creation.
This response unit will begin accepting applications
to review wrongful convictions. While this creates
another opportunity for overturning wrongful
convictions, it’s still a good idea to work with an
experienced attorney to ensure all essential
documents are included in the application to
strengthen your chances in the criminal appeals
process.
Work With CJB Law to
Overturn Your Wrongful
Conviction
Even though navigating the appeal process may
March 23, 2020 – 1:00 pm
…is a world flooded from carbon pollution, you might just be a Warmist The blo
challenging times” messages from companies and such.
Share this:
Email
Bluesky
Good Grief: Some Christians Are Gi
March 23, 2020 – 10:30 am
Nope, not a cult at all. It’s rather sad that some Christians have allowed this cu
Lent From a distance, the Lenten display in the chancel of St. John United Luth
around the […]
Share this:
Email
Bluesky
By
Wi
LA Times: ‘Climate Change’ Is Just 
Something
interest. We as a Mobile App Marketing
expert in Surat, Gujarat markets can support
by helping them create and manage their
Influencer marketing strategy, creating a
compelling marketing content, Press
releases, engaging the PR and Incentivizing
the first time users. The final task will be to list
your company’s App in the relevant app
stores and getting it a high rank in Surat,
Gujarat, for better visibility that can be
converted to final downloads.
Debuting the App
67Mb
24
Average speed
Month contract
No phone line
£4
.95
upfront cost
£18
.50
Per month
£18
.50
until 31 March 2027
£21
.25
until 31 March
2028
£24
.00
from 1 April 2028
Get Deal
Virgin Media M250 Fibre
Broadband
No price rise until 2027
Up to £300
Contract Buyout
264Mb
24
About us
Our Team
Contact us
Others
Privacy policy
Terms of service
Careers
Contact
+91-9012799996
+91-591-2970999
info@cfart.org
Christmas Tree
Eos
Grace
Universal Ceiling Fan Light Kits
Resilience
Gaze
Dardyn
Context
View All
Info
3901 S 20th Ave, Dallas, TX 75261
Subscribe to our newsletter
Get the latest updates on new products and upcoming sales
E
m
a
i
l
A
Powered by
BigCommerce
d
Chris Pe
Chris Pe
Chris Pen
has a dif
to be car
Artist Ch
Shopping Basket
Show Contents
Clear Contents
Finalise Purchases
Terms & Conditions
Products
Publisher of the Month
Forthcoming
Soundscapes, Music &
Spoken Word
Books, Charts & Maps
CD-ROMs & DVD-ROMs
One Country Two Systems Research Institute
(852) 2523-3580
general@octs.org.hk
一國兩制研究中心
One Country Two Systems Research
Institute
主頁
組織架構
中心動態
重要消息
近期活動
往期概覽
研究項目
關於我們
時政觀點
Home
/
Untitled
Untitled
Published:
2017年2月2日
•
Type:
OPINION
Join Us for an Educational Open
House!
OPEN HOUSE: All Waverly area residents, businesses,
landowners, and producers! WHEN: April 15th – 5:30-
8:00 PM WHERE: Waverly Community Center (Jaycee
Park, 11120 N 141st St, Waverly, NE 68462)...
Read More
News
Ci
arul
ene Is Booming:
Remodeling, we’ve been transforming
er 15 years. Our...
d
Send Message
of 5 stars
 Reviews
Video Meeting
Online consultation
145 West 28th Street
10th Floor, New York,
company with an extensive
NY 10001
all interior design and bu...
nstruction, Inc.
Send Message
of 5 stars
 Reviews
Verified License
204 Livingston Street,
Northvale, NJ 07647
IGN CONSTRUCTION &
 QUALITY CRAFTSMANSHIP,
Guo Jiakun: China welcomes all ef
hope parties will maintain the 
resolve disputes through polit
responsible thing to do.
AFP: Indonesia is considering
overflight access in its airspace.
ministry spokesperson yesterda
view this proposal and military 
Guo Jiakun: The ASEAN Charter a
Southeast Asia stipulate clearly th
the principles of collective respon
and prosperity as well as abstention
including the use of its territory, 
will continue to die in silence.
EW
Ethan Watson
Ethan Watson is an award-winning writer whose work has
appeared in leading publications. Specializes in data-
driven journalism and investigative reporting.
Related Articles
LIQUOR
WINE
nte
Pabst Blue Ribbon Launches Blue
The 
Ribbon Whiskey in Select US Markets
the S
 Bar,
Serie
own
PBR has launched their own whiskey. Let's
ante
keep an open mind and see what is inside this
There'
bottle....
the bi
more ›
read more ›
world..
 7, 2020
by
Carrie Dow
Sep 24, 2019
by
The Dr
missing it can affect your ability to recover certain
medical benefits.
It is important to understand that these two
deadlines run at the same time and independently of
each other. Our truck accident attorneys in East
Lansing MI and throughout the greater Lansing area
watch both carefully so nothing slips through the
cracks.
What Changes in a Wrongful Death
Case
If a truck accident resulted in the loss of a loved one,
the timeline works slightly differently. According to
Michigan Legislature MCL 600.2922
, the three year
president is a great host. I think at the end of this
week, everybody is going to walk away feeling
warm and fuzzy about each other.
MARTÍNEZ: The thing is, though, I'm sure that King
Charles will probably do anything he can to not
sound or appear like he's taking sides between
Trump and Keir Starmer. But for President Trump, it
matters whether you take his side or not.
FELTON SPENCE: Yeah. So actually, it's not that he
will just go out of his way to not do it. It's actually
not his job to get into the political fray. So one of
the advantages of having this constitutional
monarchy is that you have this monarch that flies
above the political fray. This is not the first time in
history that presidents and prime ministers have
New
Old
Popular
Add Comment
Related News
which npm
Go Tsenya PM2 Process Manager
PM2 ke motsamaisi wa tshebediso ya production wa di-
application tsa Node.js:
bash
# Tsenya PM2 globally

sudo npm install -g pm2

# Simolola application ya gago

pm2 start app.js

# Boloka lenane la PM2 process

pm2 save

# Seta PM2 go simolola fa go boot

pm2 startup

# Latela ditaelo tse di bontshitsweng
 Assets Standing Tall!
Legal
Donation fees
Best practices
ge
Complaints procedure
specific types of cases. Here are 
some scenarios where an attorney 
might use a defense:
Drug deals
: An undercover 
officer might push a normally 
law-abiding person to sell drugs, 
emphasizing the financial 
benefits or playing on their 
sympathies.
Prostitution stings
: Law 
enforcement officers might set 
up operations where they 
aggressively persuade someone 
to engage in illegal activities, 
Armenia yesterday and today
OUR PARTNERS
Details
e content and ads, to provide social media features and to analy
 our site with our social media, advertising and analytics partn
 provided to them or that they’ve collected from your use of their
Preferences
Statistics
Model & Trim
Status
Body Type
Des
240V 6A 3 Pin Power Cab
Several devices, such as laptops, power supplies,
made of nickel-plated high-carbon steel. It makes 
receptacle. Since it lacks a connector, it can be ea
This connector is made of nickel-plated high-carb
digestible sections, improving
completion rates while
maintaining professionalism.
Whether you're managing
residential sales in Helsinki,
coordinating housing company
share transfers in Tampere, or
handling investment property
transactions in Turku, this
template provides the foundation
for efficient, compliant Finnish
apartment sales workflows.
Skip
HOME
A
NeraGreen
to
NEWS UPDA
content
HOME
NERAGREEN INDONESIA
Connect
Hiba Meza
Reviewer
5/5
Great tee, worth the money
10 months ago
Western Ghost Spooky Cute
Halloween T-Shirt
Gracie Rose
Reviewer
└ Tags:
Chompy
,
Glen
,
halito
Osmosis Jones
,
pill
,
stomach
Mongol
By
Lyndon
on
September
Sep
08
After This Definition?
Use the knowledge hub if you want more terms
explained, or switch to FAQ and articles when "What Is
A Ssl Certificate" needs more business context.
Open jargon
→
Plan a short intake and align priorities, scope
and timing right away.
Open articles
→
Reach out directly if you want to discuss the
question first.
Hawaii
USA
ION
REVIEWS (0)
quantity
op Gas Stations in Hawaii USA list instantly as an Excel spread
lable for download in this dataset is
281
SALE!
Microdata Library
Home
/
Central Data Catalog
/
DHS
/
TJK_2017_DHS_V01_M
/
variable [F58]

------------

## TASK TO CARRY OUT
Copy the material above verbatim.

## ANSWER SPACE
creation.
This response unit will begin accepting applications
to review wrongful convictions. While this creates
another opportunity for overturning wrongful
convictions, it’s still a good idea to work with an
experienced attorney to ensure all essential
documents are included in the application to
strengthen your chances in the criminal appeals
process.
Work With CJB Law to
Overturn Your Wrongful
Conviction
Even though navigating the appeal process may
March 23, 2020 – 1:00 pm
…is a world flooded from carbon pollution, you might just be a Warmist The blo
challenging times” messages from companies and such.
Share this:
Email
Bluesky
Good Grief: Some Christians Are Gi
March 23, 2020 – 10:30 am
Nope, not a cult at all. It’s rather sad that some Christians have allowed this cu
Lent From a distance, the Lenten display in the chancel of St. John United Luth
around the […]
Share this:
Email
Bluesky
By
Wi
LA Times: ‘Climate Change’ Is Just 
Something
interest. We as a Mobile App Marketing
expert in Surat, Gujarat markets can support
by helping them create and manage their
Influencer marketing strategy, creating a
compelling marketing content, Press
releases, engaging the PR and Incentivizing
the first time users. The final task will be to list
your company’s App in the relevant app
stores and getting it a high rank in Surat,
Gujarat, for better visibility that can be
converted to final downloads.
Debuting the App
67Mb
24
Average speed
Month contract
No phone line
£4
.95
upfront cost
£18
.50
Per month
£18
.50
until 31 March 2027
£21
.25
until 31 March
2028
£24
.00
from 1 April 2028
Get Deal
Virgin Media M250 Fibre
Broadband
No price rise until 2027
Up to £300
Contract Buyout
264Mb
24
About us
Our Team
Contact us
Others
Privacy policy
Terms of service
Careers
Contact
+91-9012799996
+91-591-2970999
info@cfart.org
Christmas Tree
Eos
Grace
Universal Ceiling Fan Light Kits
Resilience
Gaze
Dardyn
Context
View All
Info
3901 S 20th Ave, Dallas, TX 75261
Subscribe to our newsletter
Get the latest updates on new products and upcoming sales
E
m
a
i
l
A
Powered by
BigCommerce
d
Chris Pe
Chris Pe
Chris Pen
has a dif
to be car
Artist Ch
Shopping Basket
Show Contents
Clear Contents
Finalise Purchases
Terms & Conditions
Products
Publisher of the Month
Forthcoming
Soundscapes, Music &
Spoken Word
Books, Charts & Maps
CD-ROMs & DVD-ROMs
One Country Two Systems Research Institute
(852) 2523-3580
general@octs.org.hk
一國兩制研究中心
One Country Two Systems Research
Institute
主頁
組織架構
中心動態
重要消息
近期活動
往期概覽
研究項目
關於我們
時政觀點
Home
/
Untitled
Untitled
Published:
2017年2月2日
•
Type:
OPINION
Join Us for an Educational Open
House!
OPEN HOUSE: All Waverly area residents, businesses,
landowners, and producers! WHEN: April 15th – 5:30-
8:00 PM WHERE: Waverly Community Center (Jaycee
Park, 11120 N 141st St, Waverly, NE 68462)...
Read More
News
Ci
arul
ene Is Booming:
Remodeling, we’ve been transforming
er 15 years. Our...
d
Send Message
of 5 stars
 Reviews
Video Meeting
Online consultation
145 West 28th Street
10th Floor, New York,
company with an extensive
NY 10001
all interior design and bu...
nstruction, Inc.
Send Message
of 5 stars
 Reviews
Verified License
204 Livingston Street,
Northvale, NJ 07647
IGN CONSTRUCTION &
 QUALITY CRAFTSMANSHIP,
Guo Jiakun: China welcomes all ef
hope parties will maintain the 
resolve disputes through polit
responsible thing to do.
AFP: Indonesia is considering
overflight access in its airspace.
ministry spokesperson yesterda
view this proposal and military 
Guo Jiakun: The ASEAN Charter a
Southeast Asia stipulate clearly th
the principles of collective respon
and prosperity as well as abstention
including the use of its territory, 
will continue to die in silence.
EW
Ethan Watson
Ethan Watson is an award-winning writer whose work has
appeared in leading publications. Specializes in data-
driven journalism and investigative reporting.
Related Articles
LIQUOR
WINE
nte
Pabst Blue Ribbon Launches Blue
The 
Ribbon Whiskey in Select US Markets
the S
 Bar,
Serie
own
PBR has launched their own whiskey. Let's
ante
keep an open mind and see what is inside this
There'
bottle....
the bi
more ›
read more ›
world..
 7, 2020
by
Carrie Dow
Sep 24, 2019
by
The Dr
missing it can affect your ability to recover certain
medical benefits.
It is important to understand that these two
deadlines run at the same time and independently of
each other. Our truck accident attorneys in East
Lansing MI and throughout the greater Lansing area
watch both carefully so nothing slips through the
cracks.
What Changes in a Wrongful Death
Case
If a truck accident resulted in the loss of a loved one,
the timeline works slightly differently. According to
Michigan Legislature MCL 600.2922
, the three year
president is a great host. I think at the end of this
week, everybody is going to walk away feeling
warm and fuzzy about each other.
MARTÍNEZ: The thing is, though, I'm sure that King
Charles will probably do anything he can to not
sound or appear like he's taking sides between
Trump and Keir Starmer. But for President Trump, it
matters whether you take his side or not.
FELTON SPENCE: Yeah. So actually, it's not that he
will just go out of his way to not do it. It's actually
not his job to get into the political fray. So one of
the advantages of having this constitutional
monarchy is that you have this monarch that flies
above the political fray. This is not the first time in
history that presidents and prime ministers have
New
Old
Popular
Add Comment
Related News
which npm
Go Tsenya PM2 Process Manager
PM2 ke motsamaisi wa tshebediso ya production wa di-
application tsa Node.js:
bash
# Tsenya PM2 globally

sudo npm install -g pm2

# Simolola application ya gago

pm2 start app.js

# Boloka lenane la PM2 process

pm2 save

# Seta PM2 go simolola fa go boot

pm2 startup

# Latela ditaelo tse di bontshitsweng
 Assets Standing Tall!
Legal
Donation fees
Best practices
ge
Complaints procedure
specific types of cases. Here are 
some scenarios where an attorney 
might use a defense:
Drug deals
: An undercover 
officer might push a normally 
law-abiding person to sell drugs, 
emphasizing the financial 
benefits or playing on their 
sympathies.
Prostitution stings
: Law 
enforcement officers might set 
up operations where they 
aggressively persuade someone 
to engage in illegal activities, 
Armenia yesterday and today
OUR PARTNERS
Details
e content and ads, to provide social media features and to analy
 our site with our social media, advertising and analytics partn
 provided to them or that they’ve collected from your use of their
Preferences
Statistics
Model & Trim
Status
Body Type
Des
240V 6A 3 Pin Power Cab
Several devices, such as laptops, power supplies,
made of nickel-plated high-carbon steel. It makes 
receptacle. Since it lacks a connector, it can be ea
This connector is made of nickel-plated high-carb
digestible sections, improving
completion rates while
maintaining professionalism.
Whether you're managing
residential sales in Helsinki,
coordinating housing company
share transfers in Tampere, or
handling investment property
transactions in Turku, this
template provides the foundation
for efficient, compliant Finnish
apartment sales workflows.
Skip
HOME
A
NeraGreen
to
NEWS UPDA
content
HOME
NERAGREEN INDONESIA
Connect
Hiba Meza
Reviewer
5/5
Great tee, worth the money
10 months ago
Western Ghost Spooky Cute
Halloween T-Shirt
Gracie Rose
Reviewer
└ Tags:
Chompy
,
Glen
,
halito
Osmosis Jones
,
pill
,
stomach
Mongol
By
Lyndon
on
September
Sep
08
After This Definition?
Use the knowledge hub if you want more terms
explained, or switch to FAQ and articles when "What Is
A Ssl Certificate" needs more business context.
Open jargon
→
Plan a short intake and align priorities, scope
and timing right away.
Open articles
→
Reach out directly if you want to discuss the
question first.
Hawaii
USA
ION
REVIEWS (0)
quantity
op Gas Stations in Hawaii USA list instantly as an Excel spread
lable for download in this dataset is
281
SALE!
Microdata Library
Home
/
Central Data Catalog
/
DHS
/
TJK_2017_DHS_V01_M
/
variable [F58]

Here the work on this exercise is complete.